Clickthrough to listen to Craig’s interview with BBC Radio4

Finally, how was the life of “Fisherwomen” affected by the current pandemic?

New publisher, Ten O’Clock Books are making a beautiful large format portfolio publication of some of the pictures and stories from the project - it was scheduled to be released in April, but the most immediate impact of the pandemic is that they have had to delay printing and delivery of that. 

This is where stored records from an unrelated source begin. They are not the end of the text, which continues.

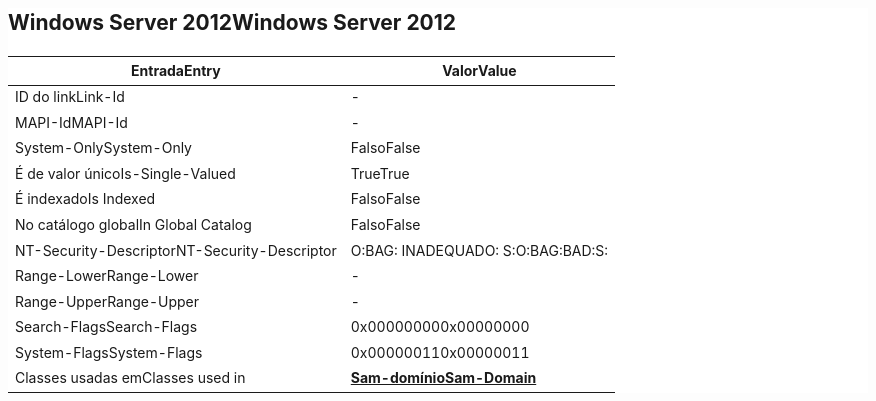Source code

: ## <a name="windows-server-2012"></a><span data-ttu-id="d2caa-268">Windows Server 2012</span><span class="sxs-lookup"><span data-stu-id="d2caa-268">Windows Server 2012</span></span>



| <span data-ttu-id="d2caa-269">Entrada</span><span class="sxs-lookup"><span data-stu-id="d2caa-269">Entry</span></span> | <span data-ttu-id="d2caa-270">Valor</span><span class="sxs-lookup"><span data-stu-id="d2caa-270">Value</span></span> |
|------------------------|----------------------------------------------|
| <span data-ttu-id="d2caa-271">ID do link</span><span class="sxs-lookup"><span data-stu-id="d2caa-271">Link-Id</span></span>                | \-                                           |
| <span data-ttu-id="d2caa-272">MAPI-Id</span><span class="sxs-lookup"><span data-stu-id="d2caa-272">MAPI-Id</span></span>                | \-                                           |
| <span data-ttu-id="d2caa-273">System-Only</span><span class="sxs-lookup"><span data-stu-id="d2caa-273">System-Only</span></span>            | <span data-ttu-id="d2caa-274">Falso</span><span class="sxs-lookup"><span data-stu-id="d2caa-274">False</span></span>                                        |
| <span data-ttu-id="d2caa-275">É de valor único</span><span class="sxs-lookup"><span data-stu-id="d2caa-275">Is-Single-Valued</span></span>       | <span data-ttu-id="d2caa-276">True</span><span class="sxs-lookup"><span data-stu-id="d2caa-276">True</span></span>                                         |
| <span data-ttu-id="d2caa-277">É indexado</span><span class="sxs-lookup"><span data-stu-id="d2caa-277">Is Indexed</span></span>             | <span data-ttu-id="d2caa-278">Falso</span><span class="sxs-lookup"><span data-stu-id="d2caa-278">False</span></span>                                        |
| <span data-ttu-id="d2caa-279">No catálogo global</span><span class="sxs-lookup"><span data-stu-id="d2caa-279">In Global Catalog</span></span>      | <span data-ttu-id="d2caa-280">Falso</span><span class="sxs-lookup"><span data-stu-id="d2caa-280">False</span></span>                                        |
| <span data-ttu-id="d2caa-281">NT-Security-Descriptor</span><span class="sxs-lookup"><span data-stu-id="d2caa-281">NT-Security-Descriptor</span></span> | <span data-ttu-id="d2caa-282">O:BAG: INADEQUADO: S:</span><span class="sxs-lookup"><span data-stu-id="d2caa-282">O:BAG:BAD:S:</span></span>                                 |
| <span data-ttu-id="d2caa-283">Range-Lower</span><span class="sxs-lookup"><span data-stu-id="d2caa-283">Range-Lower</span></span>            | \-                                           |
| <span data-ttu-id="d2caa-284">Range-Upper</span><span class="sxs-lookup"><span data-stu-id="d2caa-284">Range-Upper</span></span>            | \-                                           |
| <span data-ttu-id="d2caa-285">Search-Flags</span><span class="sxs-lookup"><span data-stu-id="d2caa-285">Search-Flags</span></span>           | <span data-ttu-id="d2caa-286">0x00000000</span><span class="sxs-lookup"><span data-stu-id="d2caa-286">0x00000000</span></span>                                   |
| <span data-ttu-id="d2caa-287">System-Flags</span><span class="sxs-lookup"><span data-stu-id="d2caa-287">System-Flags</span></span>           | <span data-ttu-id="d2caa-288">0x00000011</span><span class="sxs-lookup"><span data-stu-id="d2caa-288">0x00000011</span></span>                                   |
| <span data-ttu-id="d2caa-289">Classes usadas em</span><span class="sxs-lookup"><span data-stu-id="d2caa-289">Classes used in</span></span>        | [<span data-ttu-id="d2caa-290">**Sam-domínio**</span><span class="sxs-lookup"><span data-stu-id="d2caa-290">**Sam-Domain**</span></span>](c-samdomain.md)<br/> |



 

 





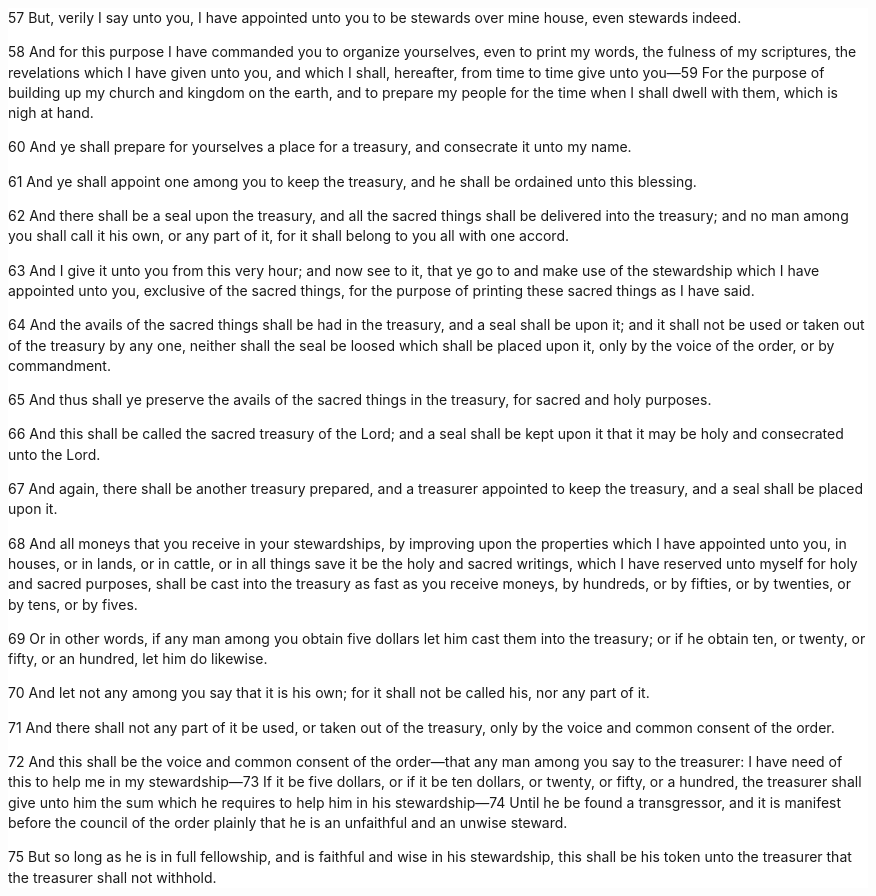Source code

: 57 But, verily I say unto you, I have appointed unto you to be stewards over mine house, even stewards indeed.

58 And for this purpose I have commanded you to organize yourselves, even to print my words, the fulness of my scriptures, the revelations which I have given unto you, and which I shall, hereafter, from time to time give unto you—59 For the purpose of building up my church and kingdom on the earth, and to prepare my people for the time when I shall dwell with them, which is nigh at hand.

60 And ye shall prepare for yourselves a place for a treasury, and consecrate it unto my name.

61 And ye shall appoint one among you to keep the treasury, and he shall be ordained unto this blessing.

62 And there shall be a seal upon the treasury, and all the sacred things shall be delivered into the treasury; and no man among you shall call it his own, or any part of it, for it shall belong to you all with one accord.

63 And I give it unto you from this very hour; and now see to it, that ye go to and make use of the stewardship which I have appointed unto you, exclusive of the sacred things, for the purpose of printing these sacred things as I have said.

64 And the avails of the sacred things shall be had in the treasury, and a seal shall be upon it; and it shall not be used or taken out of the treasury by any one, neither shall the seal be loosed which shall be placed upon it, only by the voice of the order, or by commandment.

65 And thus shall ye preserve the avails of the sacred things in the treasury, for sacred and holy purposes.

66 And this shall be called the sacred treasury of the Lord; and a seal shall be kept upon it that it may be holy and consecrated unto the Lord.

67 And again, there shall be another treasury prepared, and a treasurer appointed to keep the treasury, and a seal shall be placed upon it.

68 And all moneys that you receive in your stewardships, by improving upon the properties which I have appointed unto you, in houses, or in lands, or in cattle, or in all things save it be the holy and sacred writings, which I have reserved unto myself for holy and sacred purposes, shall be cast into the treasury as fast as you receive moneys, by hundreds, or by fifties, or by twenties, or by tens, or by fives.

69 Or in other words, if any man among you obtain five dollars let him cast them into the treasury; or if he obtain ten, or twenty, or fifty, or an hundred, let him do likewise.

70 And let not any among you say that it is his own; for it shall not be called his, nor any part of it.

71 And there shall not any part of it be used, or taken out of the treasury, only by the voice and common consent of the order.

72 And this shall be the voice and common consent of the order—that any man among you say to the treasurer: I have need of this to help me in my stewardship—73 If it be five dollars, or if it be ten dollars, or twenty, or fifty, or a hundred, the treasurer shall give unto him the sum which he requires to help him in his stewardship—74 Until he be found a transgressor, and it is manifest before the council of the order plainly that he is an unfaithful and an unwise steward.

75 But so long as he is in full fellowship, and is faithful and wise in his stewardship, this shall be his token unto the treasurer that the treasurer shall not withhold.
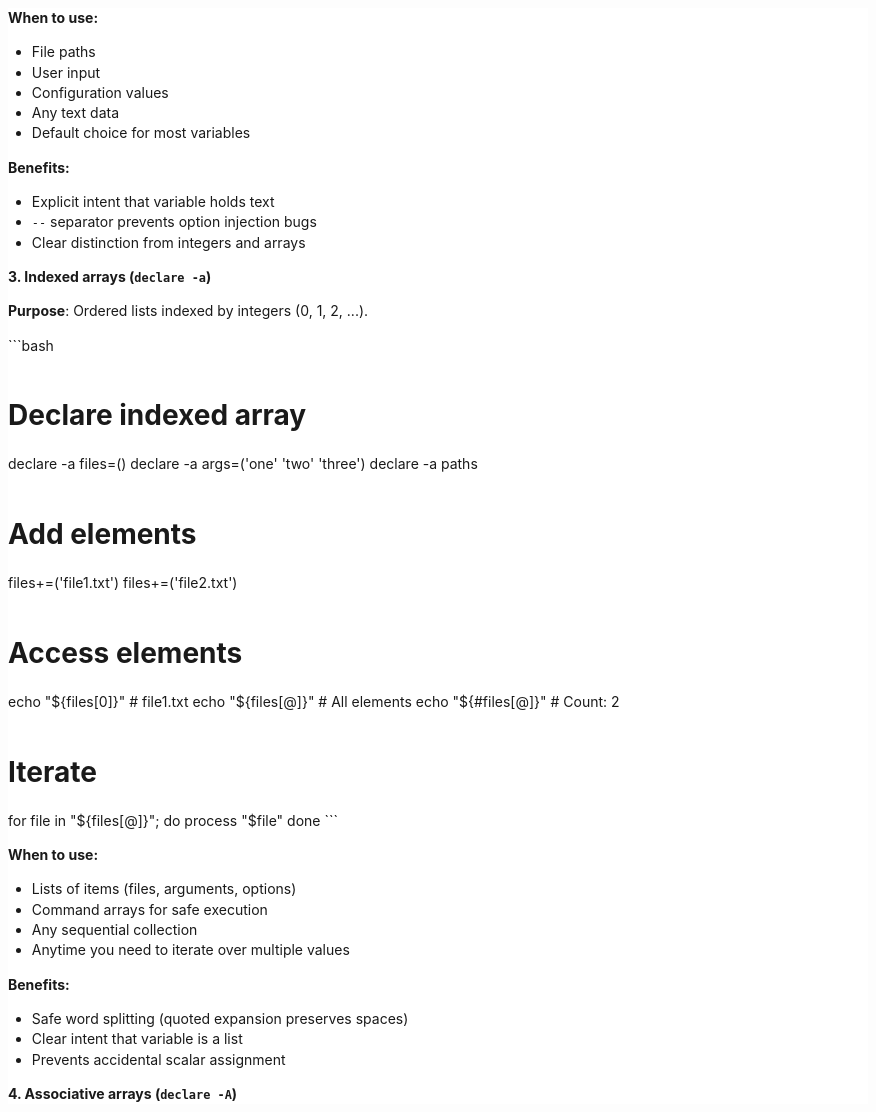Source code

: **When to use:**
- File paths
- User input
- Configuration values
- Any text data
- Default choice for most variables

**Benefits:**
- Explicit intent that variable holds text
- `--` separator prevents option injection bugs
- Clear distinction from integers and arrays

**3. Indexed arrays (`declare -a`)**

**Purpose**: Ordered lists indexed by integers (0, 1, 2, ...).

\`\`\`bash
# Declare indexed array
declare -a files=()
declare -a args=('one' 'two' 'three')
declare -a paths

# Add elements
files+=('file1.txt')
files+=('file2.txt')

# Access elements
echo "${files[0]}"  # file1.txt
echo "${files[@]}"  # All elements
echo "${#files[@]}"  # Count: 2

# Iterate
for file in "${files[@]}"; do
  process "$file"
done
\`\`\`

**When to use:**
- Lists of items (files, arguments, options)
- Command arrays for safe execution
- Any sequential collection
- Anytime you need to iterate over multiple values

**Benefits:**
- Safe word splitting (quoted expansion preserves spaces)
- Clear intent that variable is a list
- Prevents accidental scalar assignment

**4. Associative arrays (`declare -A`)**
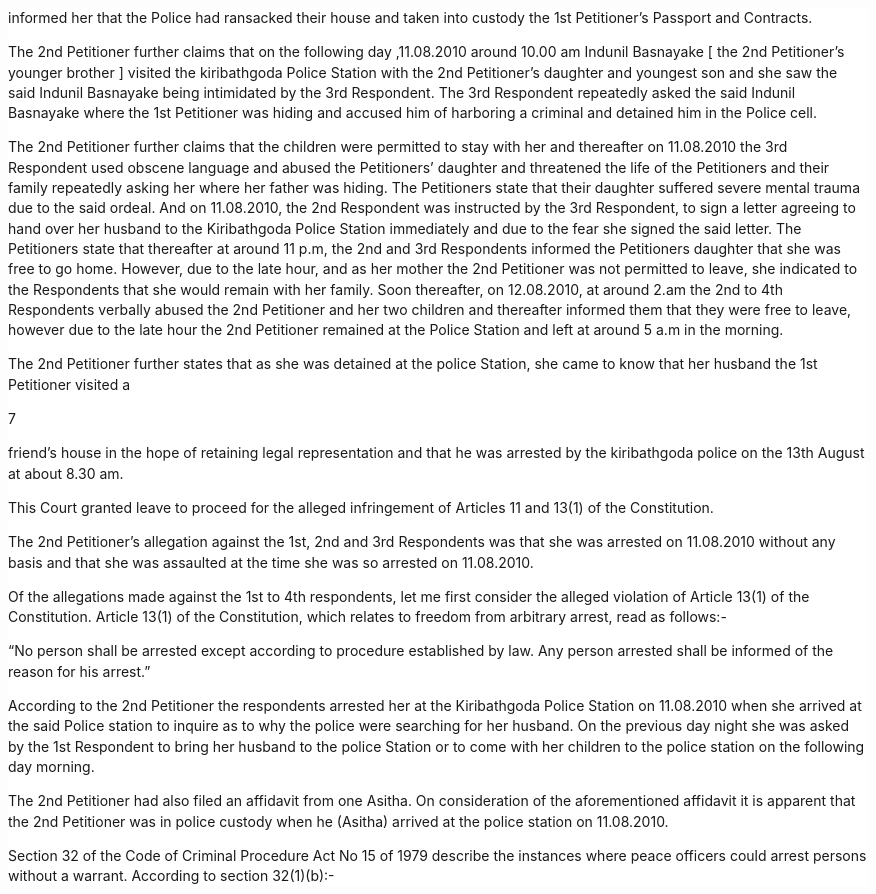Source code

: informed her that the Police had ransacked their house and taken into custody the 1st Petitioner’s Passport and Contracts.

The 2nd Petitioner further claims that on the following day ,11.08.2010 around 10.00 am Indunil Basnayake [ the 2nd Petitioner’s younger brother ] visited the kiribathgoda Police Station with the 2nd Petitioner’s daughter and youngest son and she saw the said Indunil Basnayake being intimidated by the 3rd Respondent. The 3rd Respondent repeatedly asked the said Indunil Basnayake where the 1st Petitioner was hiding and accused him of harboring a criminal and detained him in the Police cell.

The 2nd Petitioner further claims that the children were permitted to stay with her and thereafter on 11.08.2010 the 3rd Respondent used obscene language and abused the Petitioners’ daughter and threatened the life of the Petitioners and their family repeatedly asking her where her father was hiding. The Petitioners state that their daughter suffered severe mental trauma due to the said ordeal. And on 11.08.2010, the 2nd Respondent was instructed by the 3rd Respondent, to sign a letter agreeing to hand over her husband to the Kiribathgoda Police Station immediately and due to the fear she signed the said letter. The Petitioners state that thereafter at around 11 p.m, the 2nd and 3rd Respondents informed the Petitioners daughter that she was free to go home. However, due to the late hour, and as her mother the 2nd Petitioner was not permitted to leave, she indicated to the Respondents that she would remain with her family. Soon thereafter, on 12.08.2010, at around 2.am the 2nd to 4th Respondents verbally abused the 2nd Petitioner and her two children and thereafter informed them that they were free to leave, however due to the late hour the 2nd Petitioner remained at the Police Station and left at around 5 a.m in the morning.

The 2nd Petitioner further states that as she was detained at the police Station, she came to know that her husband the 1st Petitioner visited a

7

friend’s house in the hope of retaining legal representation and that he was arrested by the kiribathgoda police on the 13th August at about 8.30 am.

This Court granted leave to proceed for the alleged infringement of Articles 11 and 13(1) of the Constitution.

The 2nd Petitioner’s allegation against the 1st, 2nd and 3rd Respondents was that she was arrested on 11.08.2010 without any basis and that she was assaulted at the time she was so arrested on 11.08.2010.

Of the allegations made against the 1st to 4th respondents, let me first consider the alleged violation of Article 13(1) of the Constitution. Article 13(1) of the Constitution, which relates to freedom from arbitrary arrest, read as follows:-

“No person shall be arrested except according to procedure established by law. Any person arrested shall be informed of the reason for his arrest.”

According to the 2nd Petitioner the respondents arrested her at the Kiribathgoda Police Station on 11.08.2010 when she arrived at the said Police station to inquire as to why the police were searching for her husband. On the previous day night she was asked by the 1st Respondent to bring her husband to the police Station or to come with her children to the police station on the following day morning.

The 2nd Petitioner had also filed an affidavit from one Asitha. On consideration of the aforementioned affidavit it is apparent that the 2nd Petitioner was in police custody when he (Asitha) arrived at the police station on 11.08.2010.

Section 32 of the Code of Criminal Procedure Act No 15 of 1979 describe the instances where peace officers could arrest persons without a warrant. According to section 32(1)(b):-
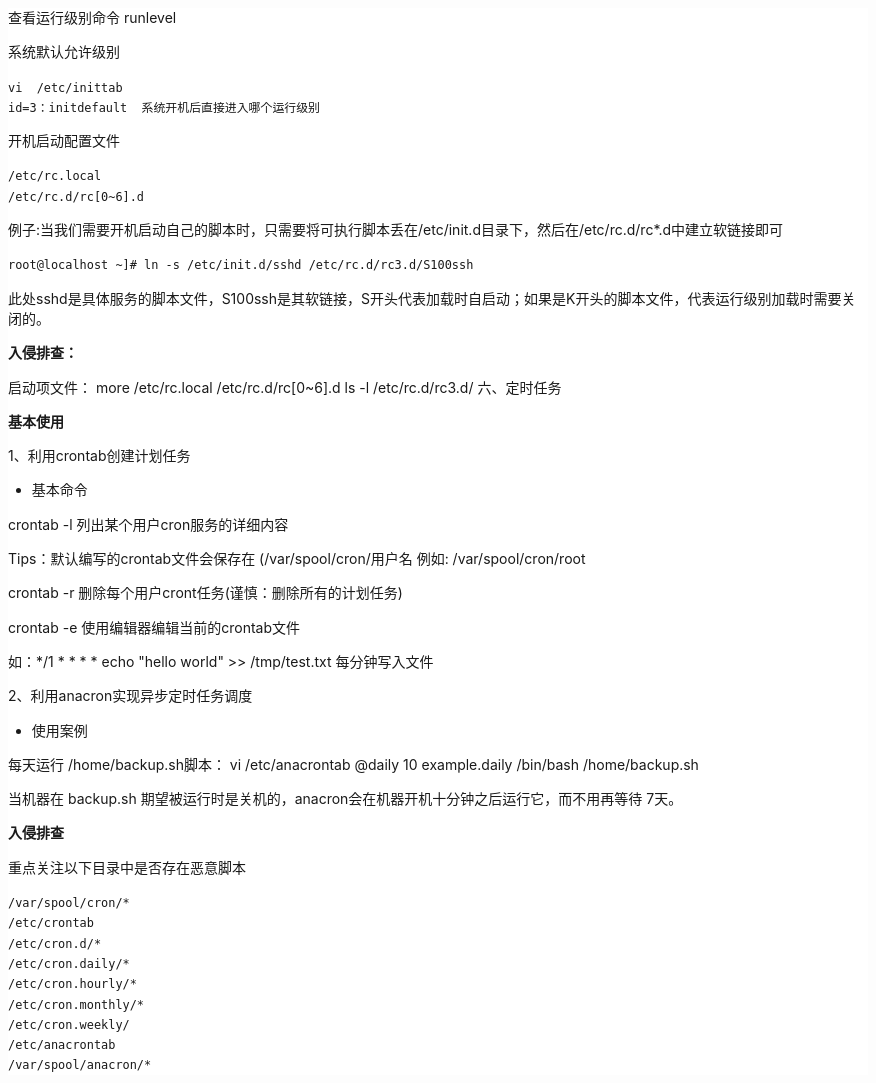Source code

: 查看运行级别命令
	runlevel   

系统默认允许级别

	vi  /etc/inittab
	id=3：initdefault  系统开机后直接进入哪个运行级别

开机启动配置文件

	/etc/rc.local
	/etc/rc.d/rc[0~6].d

例子:当我们需要开机启动自己的脚本时，只需要将可执行脚本丢在/etc/init.d目录下，然后在/etc/rc.d/rc*.d中建立软链接即可

	root@localhost ~]# ln -s /etc/init.d/sshd /etc/rc.d/rc3.d/S100ssh
此处sshd是具体服务的脚本文件，S100ssh是其软链接，S开头代表加载时自启动；如果是K开头的脚本文件，代表运行级别加载时需要关闭的。

**入侵排查：**

启动项文件：
	more /etc/rc.local
	/etc/rc.d/rc[0~6].d
	ls -l /etc/rc.d/rc3.d/
六、定时任务

**基本使用**

1、利用crontab创建计划任务

* 基本命令

crontab -l   列出某个用户cron服务的详细内容

Tips：默认编写的crontab文件会保存在 (/var/spool/cron/用户名 例如: /var/spool/cron/root

crontab -r   删除每个用户cront任务(谨慎：删除所有的计划任务)

crontab -e   使用编辑器编辑当前的crontab文件 

如：*/1 * * * * echo "hello world" >> /tmp/test.txt 每分钟写入文件


2、利用anacron实现异步定时任务调度

* 使用案例

每天运行 /home/backup.sh脚本：
	vi /etc/anacrontab 
	@daily    10    example.daily   /bin/bash /home/backup.sh

当机器在 backup.sh 期望被运行时是关机的，anacron会在机器开机十分钟之后运行它，而不用再等待 7天。

**入侵排查**

重点关注以下目录中是否存在恶意脚本

	/var/spool/cron/* 
	/etc/crontab
	/etc/cron.d/*
	/etc/cron.daily/* 
	/etc/cron.hourly/* 
	/etc/cron.monthly/*
	/etc/cron.weekly/
	/etc/anacrontab
	/var/spool/anacron/*

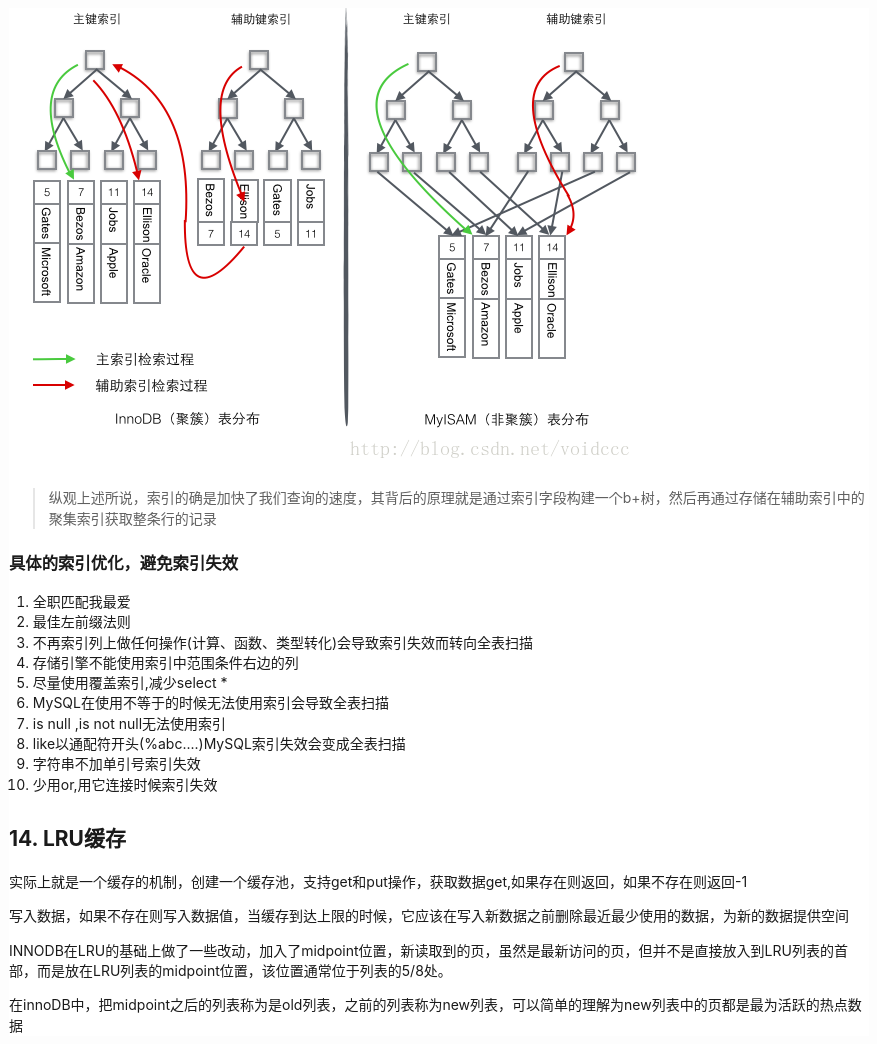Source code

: ![](./images/index19.png)

> 纵观上述所说，索引的确是加快了我们查询的速度，其背后的原理就是通过索引字段构建一个b+树，然后再通过存储在辅助索引中的聚集索引获取整条行的记录


### 具体的索引优化，避免索引失效

1. 全职匹配我最爱
2. 最佳左前缀法则
3. 不再索引列上做任何操作(计算、函数、类型转化)会导致索引失效而转向全表扫描
4. 存储引擎不能使用索引中范围条件右边的列
5. 尽量使用覆盖索引,减少select *
6. MySQL在使用不等于的时候无法使用索引会导致全表扫描
7. is null ,is not null无法使用索引
8. like以通配符开头(%abc....)MySQL索引失效会变成全表扫描
9. 字符串不加单引号索引失效
10. 少用or,用它连接时候索引失效



## 14. LRU缓存

实际上就是一个缓存的机制，创建一个缓存池，支持get和put操作，获取数据get,如果存在则返回，如果不存在则返回-1

写入数据，如果不存在则写入数据值，当缓存到达上限的时候，它应该在写入新数据之前删除最近最少使用的数据，为新的数据提供空间

INNODB在LRU的基础上做了一些改动，加入了midpoint位置，新读取到的页，虽然是最新访问的页，但并不是直接放入到LRU列表的首部，而是放在LRU列表的midpoint位置，该位置通常位于列表的5/8处。

在innoDB中，把midpoint之后的列表称为是old列表，之前的列表称为new列表，可以简单的理解为new列表中的页都是最为活跃的热点数据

The work is sitting at the printers ready to go, but obviously on hold whilst the whole world deals with the pressing problem of the spread of the coronavirus.

We’ve been very fortunate however that people have been very understanding and have pre-ordered books in what I think is a show of solidarity with artists and photographers who’s work and income has been affected by current events, so I’m super pleased that people have continued to order the book and we hope it will be delivered as soon as possible once the crisis abates.

Pre-orders are available from www.tenoclockbooks.com

The second impact is on the touring exhibitions. FISHERWOMEN was first shown last year at Montrose Museum and Art Gallery in Scotland, then at the Hull Maritime Museum in the autumn. Multiple exhibitions are scheduled for this summer at The Scottish Fisheries Museum in Anstruther; St. Andrews University; Cromer Museum and in Lowestoft - all of those are in danger of being lost or postponed. The next big show is at the Time and Tide Museum in Great Yarmouth scheduled for October 2020 - March 2021, so I’m hopeful that that one will go ahead as planned and discussions about future shows are on hold too as museums and galleries all reorganise their calendars.

One piece of good news however is that this time gives me an opportunity to transcribe all the audio interviews I’ve done over the years….I’m very slow at transcription, but it’s a joy to be able to listen to the stories, hear the accents and be transported back to Shetland, or Yarmouth or North Shields whilst I sit in splendid isolation in my studio.